Strike social balance by taxing the billionaires

Strike social balance by taxing the billionaires

Recent comments by the Prime Minister reignited a debate of some of the most divisive issues facing Singapore today - its growth strategy, openness towards foreigners, and the yawning income gap.

If he could persuade another 10 billionaires to move here, Prime Minister Lee Hsien Loong told his well-heeled audience at a bank forum last week, he would, even if that led to higher income inequality.

His reasons: these billionaires would bring business and opportunities, open new doors and create new jobs. He also made the point that prosperity and economic gains, when broadly shared, can do much good for society.

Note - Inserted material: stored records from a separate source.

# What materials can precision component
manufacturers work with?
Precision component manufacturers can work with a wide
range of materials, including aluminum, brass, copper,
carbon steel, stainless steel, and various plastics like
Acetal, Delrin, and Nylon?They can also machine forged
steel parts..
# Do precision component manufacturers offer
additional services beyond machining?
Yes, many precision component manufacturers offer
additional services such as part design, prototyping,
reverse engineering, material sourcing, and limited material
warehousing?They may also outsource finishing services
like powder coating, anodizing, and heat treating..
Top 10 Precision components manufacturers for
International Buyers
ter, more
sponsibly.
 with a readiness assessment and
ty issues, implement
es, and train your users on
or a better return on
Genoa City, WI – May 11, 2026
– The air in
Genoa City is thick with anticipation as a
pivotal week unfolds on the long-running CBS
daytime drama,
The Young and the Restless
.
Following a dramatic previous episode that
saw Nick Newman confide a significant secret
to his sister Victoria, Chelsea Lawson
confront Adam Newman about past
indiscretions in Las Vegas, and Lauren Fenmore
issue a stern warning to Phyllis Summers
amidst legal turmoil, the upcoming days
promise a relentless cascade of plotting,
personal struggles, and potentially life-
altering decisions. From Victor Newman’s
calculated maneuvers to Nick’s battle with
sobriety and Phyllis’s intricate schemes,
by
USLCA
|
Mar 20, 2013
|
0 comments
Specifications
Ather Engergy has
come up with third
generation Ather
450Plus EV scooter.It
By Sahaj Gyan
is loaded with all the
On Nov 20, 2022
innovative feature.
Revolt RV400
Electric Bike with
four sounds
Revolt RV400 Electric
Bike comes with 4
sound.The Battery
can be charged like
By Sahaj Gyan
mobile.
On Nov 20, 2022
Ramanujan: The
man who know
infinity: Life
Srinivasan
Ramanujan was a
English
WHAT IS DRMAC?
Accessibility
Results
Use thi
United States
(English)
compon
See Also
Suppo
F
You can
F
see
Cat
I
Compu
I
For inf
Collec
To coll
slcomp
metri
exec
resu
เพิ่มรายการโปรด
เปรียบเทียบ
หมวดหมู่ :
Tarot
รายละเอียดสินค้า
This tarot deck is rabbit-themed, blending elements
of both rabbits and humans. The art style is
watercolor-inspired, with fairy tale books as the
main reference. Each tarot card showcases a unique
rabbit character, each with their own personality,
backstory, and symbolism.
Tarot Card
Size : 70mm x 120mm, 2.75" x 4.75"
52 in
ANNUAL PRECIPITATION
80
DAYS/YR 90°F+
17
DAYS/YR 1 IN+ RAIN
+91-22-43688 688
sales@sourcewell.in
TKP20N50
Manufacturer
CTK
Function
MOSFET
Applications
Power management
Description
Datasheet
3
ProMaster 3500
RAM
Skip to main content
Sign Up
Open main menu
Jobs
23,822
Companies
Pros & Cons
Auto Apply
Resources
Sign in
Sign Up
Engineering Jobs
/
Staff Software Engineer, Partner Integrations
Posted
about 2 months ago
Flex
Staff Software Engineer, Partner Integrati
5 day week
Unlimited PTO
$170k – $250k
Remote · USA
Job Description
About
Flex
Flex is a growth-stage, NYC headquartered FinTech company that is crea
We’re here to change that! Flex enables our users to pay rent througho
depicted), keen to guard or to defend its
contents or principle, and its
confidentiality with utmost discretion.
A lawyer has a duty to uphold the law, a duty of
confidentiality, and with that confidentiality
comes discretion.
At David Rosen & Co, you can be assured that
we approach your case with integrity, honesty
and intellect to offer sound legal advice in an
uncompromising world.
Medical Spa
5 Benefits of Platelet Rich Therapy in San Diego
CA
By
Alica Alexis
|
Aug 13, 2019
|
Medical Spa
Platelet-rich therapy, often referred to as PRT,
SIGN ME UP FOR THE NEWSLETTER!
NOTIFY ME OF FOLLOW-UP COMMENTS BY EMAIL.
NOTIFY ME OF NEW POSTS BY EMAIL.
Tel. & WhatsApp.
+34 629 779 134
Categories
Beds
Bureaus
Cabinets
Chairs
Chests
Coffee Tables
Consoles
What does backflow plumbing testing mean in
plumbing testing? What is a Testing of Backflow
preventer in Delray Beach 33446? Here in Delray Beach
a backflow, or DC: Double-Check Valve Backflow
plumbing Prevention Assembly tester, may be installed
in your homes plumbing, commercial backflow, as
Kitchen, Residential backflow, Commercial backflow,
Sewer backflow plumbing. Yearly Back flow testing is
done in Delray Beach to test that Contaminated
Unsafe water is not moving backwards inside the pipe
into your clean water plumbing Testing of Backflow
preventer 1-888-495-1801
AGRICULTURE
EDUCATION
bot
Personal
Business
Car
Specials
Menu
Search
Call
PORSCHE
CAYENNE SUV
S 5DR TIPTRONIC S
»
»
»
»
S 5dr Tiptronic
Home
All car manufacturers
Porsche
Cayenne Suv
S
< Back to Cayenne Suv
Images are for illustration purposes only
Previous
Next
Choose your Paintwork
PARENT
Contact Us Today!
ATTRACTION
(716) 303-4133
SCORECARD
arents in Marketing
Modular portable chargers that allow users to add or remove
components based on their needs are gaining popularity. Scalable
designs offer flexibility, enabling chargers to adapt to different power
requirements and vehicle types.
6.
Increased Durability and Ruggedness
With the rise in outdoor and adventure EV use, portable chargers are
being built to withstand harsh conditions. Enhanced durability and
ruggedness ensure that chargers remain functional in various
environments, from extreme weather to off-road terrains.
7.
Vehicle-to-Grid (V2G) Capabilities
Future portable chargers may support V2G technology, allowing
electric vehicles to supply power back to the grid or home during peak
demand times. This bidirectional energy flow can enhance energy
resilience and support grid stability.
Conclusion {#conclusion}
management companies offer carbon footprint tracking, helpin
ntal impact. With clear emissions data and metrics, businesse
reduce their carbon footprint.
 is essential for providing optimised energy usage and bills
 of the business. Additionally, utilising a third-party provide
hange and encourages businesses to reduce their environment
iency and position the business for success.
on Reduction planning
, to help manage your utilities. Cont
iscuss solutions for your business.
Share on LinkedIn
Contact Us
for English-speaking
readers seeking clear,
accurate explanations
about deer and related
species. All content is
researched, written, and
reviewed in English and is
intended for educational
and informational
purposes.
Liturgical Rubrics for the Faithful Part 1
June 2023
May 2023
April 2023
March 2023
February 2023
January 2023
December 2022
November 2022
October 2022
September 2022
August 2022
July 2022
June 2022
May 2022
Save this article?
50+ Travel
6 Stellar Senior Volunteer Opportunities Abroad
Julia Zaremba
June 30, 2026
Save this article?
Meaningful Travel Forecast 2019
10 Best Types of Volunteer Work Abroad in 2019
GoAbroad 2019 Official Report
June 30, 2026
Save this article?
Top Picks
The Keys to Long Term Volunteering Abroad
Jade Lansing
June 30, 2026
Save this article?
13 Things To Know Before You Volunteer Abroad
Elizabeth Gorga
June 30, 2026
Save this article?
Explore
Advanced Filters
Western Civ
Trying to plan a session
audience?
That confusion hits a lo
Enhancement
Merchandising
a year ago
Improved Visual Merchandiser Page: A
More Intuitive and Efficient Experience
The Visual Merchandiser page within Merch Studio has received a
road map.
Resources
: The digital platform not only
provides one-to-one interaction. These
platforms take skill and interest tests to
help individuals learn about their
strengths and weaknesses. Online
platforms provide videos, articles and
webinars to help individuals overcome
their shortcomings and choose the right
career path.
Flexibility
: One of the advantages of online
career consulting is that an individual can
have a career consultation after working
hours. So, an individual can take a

In that vein, he pledged that the less successful will remain on the Government's radar and it will continue to give them a leg up through subsidies and other ways.

Singapore's openness towards foreigners has not wavered for decades, and PM Lee's comments are not a departure from the rational and pragmatic approach that has guided political leaders over the years.

But the strong reaction they have generated, both online and offline, show that with Singapore having reached a certain level of economic prosperity, there are sections of society who are increasingly uncomfortable with the welcome mat being laid out for rich foreigners.

Their ostentatious lifestyles - luxury cars, Dom Perignon champagne and the other trappings of high society - make the divide even harder to stomach.

Even Foreign Minister K. Shanmugam, while driving in the evening recently, found himself cut off first by the driver of a Ferrari, and then a Porsche.